# best processor+mobo for around 6k



## mooon (Jan 9, 2013)

suggest me best processor+mobo for around 6k....tight budget! both amd/Intel based. 
processor should be quad core.


----------



## vkl (Jan 9, 2013)

Intel Pentium G630 ~3.3k 
Gigabyte GA-H61M-D2H ~3.1k


----------



## mooon (Jan 9, 2013)

thanks. but I want quad core CPU.


----------



## Cilus (Jan 9, 2013)

Not possible. heapest Quad Core is FX-4100 and costs around 6K alone.


----------



## ASHISH65 (Jan 9, 2013)

Get intel g645 at rs 3300 and gigabyte d2h at rs 3100. For what purpose you are going to use the pc?


----------



## mooon (Jan 9, 2013)

for gaming. I have a HD 6670. I want to upgrade my processor n mobo. I am in a tight budget.


----------



## Naxal (Jan 9, 2013)

WHat is your present configuration ?

For HD6670 I dont think Intel G645 wont be any problem !!! You can go eyes closed with this processor for the mentioned grfx card.
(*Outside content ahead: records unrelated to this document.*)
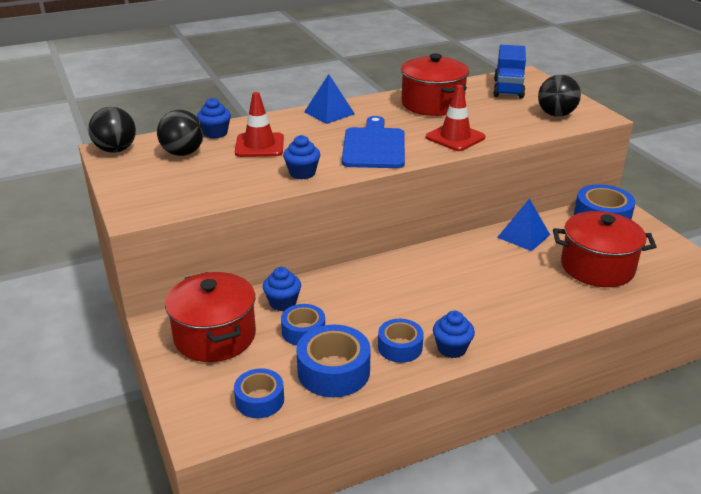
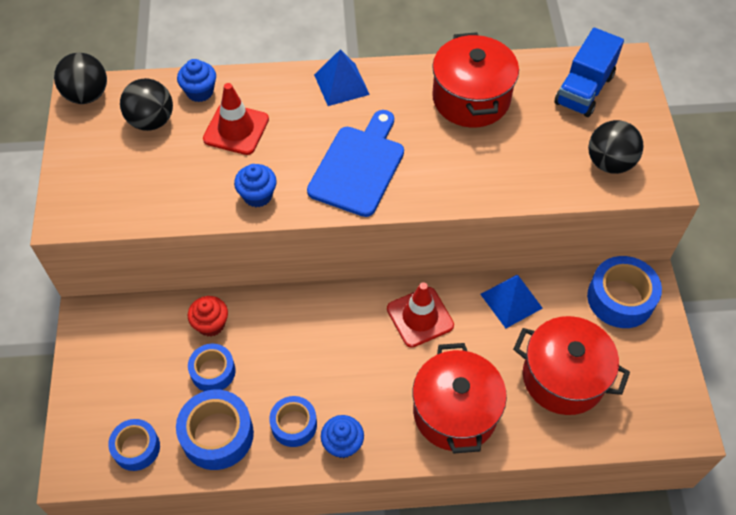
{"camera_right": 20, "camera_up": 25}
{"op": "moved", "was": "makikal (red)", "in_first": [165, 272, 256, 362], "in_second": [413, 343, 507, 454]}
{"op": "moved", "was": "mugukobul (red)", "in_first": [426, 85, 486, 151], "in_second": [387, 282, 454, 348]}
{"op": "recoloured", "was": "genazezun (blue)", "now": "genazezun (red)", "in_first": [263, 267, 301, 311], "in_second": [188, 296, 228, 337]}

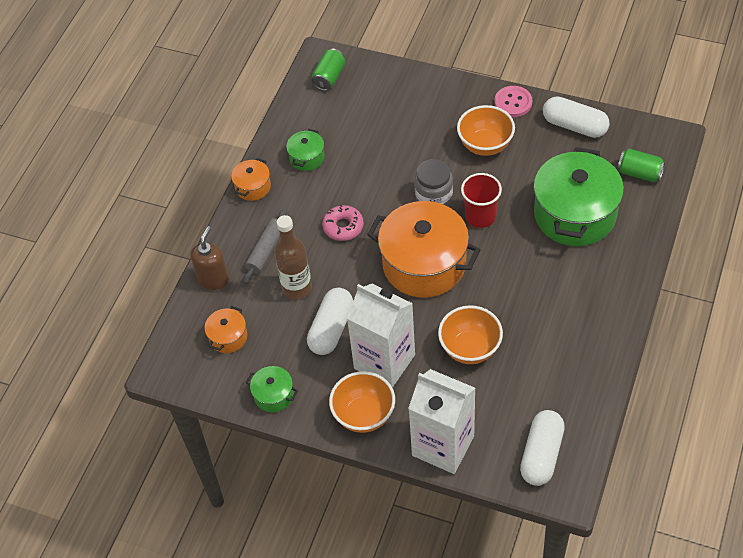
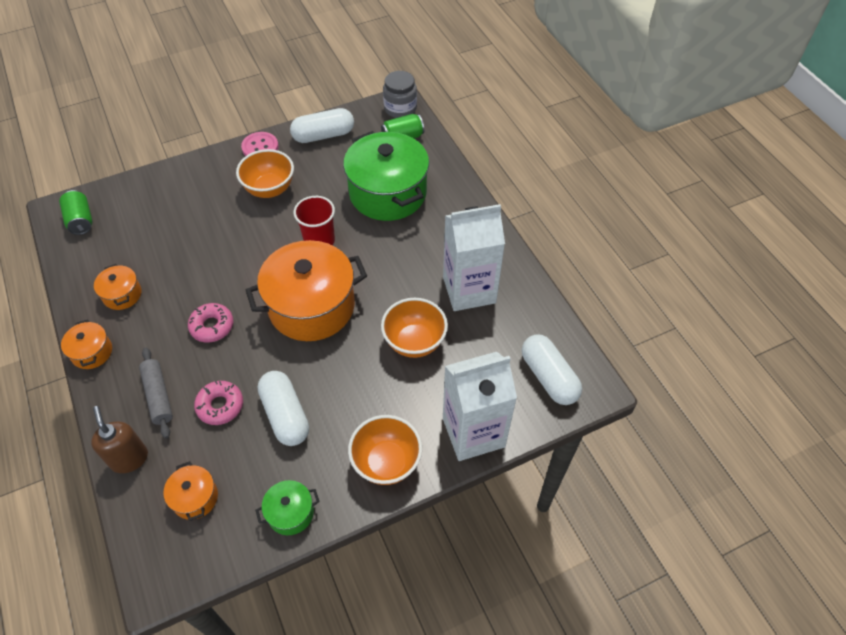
{"camera_right": -50, "camera_up": 0}
{"op": "moved", "was": "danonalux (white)", "in_first": [347, 284, 415, 388], "in_second": [443, 204, 505, 311]}
{"op": "moved", "was": "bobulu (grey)", "in_first": [414, 159, 453, 206], "in_second": [383, 71, 417, 118]}
{"op": "replaced", "was": "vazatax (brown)", "now": "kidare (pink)", "in_first": [274, 215, 312, 300], "in_second": [194, 381, 243, 425]}
{"op": "recoloured", "was": "makikal (green)", "now": "makikal (orange)", "in_first": [286, 129, 325, 171], "in_second": [94, 264, 142, 310]}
Infact even it (Intel G645 Dual Core Pentium) can handle far higher end grfx cards also.


----------



## ASHISH65 (Jan 9, 2013)

Yes intel g645 is so strong that it beats fx 4100, fx 6100 in gaming.intel g645 can  handle upto hd 7850.


----------



## Nerevarine (Jan 9, 2013)

^No, G645 cannot match Fx4100 in terms of performance, an i3 will match it

OP .. get G645 and mobo, you are out of options at that limited budget


----------



## ASHISH65 (Jan 9, 2013)

^  no dude even g630 beats fx 4100,6100,8120 in gaming

see here - *www.tomshardware.com/reviews/gaming-cpu-review-overclock,3106-2.html

and also this - 

*www.tomshardware.com/reviews/gaming-fx-pentium-apu-benchmark,3120-10.html


read it carefully dude!!


----------



## mooon (Jan 10, 2013)

are g645/630 future proof? atleast for 2 years??
bdw, its hard to believe QUAD CORE FX4100 beaten by DUAL CORE Pentium :/


----------



## Nerevarine (Jan 10, 2013)

dont expect 6k budget for both CPU and Mobo to be futureproof.. It will do everything well, except gaming


----------



## topgear (Jan 11, 2013)

games should run fine using the G645 but not heavily multi threaded apps - the only component Op may upgrade later is the GPU.


----------



## d6bmg (Jan 11, 2013)

mooon said:


> are g645/630 future proof? atleast for 2 years??
> bdw, its hard to believe QUAD CORE FX4100 beaten by DUAL CORE Pentium :/



No. Dual core Pentiums are good only for low end office builds. Good quad core processor should be minimum if you want to future-proof your PC for next 2 years.
Although the meaning of the word 'future-proof' varies from person to person.


----------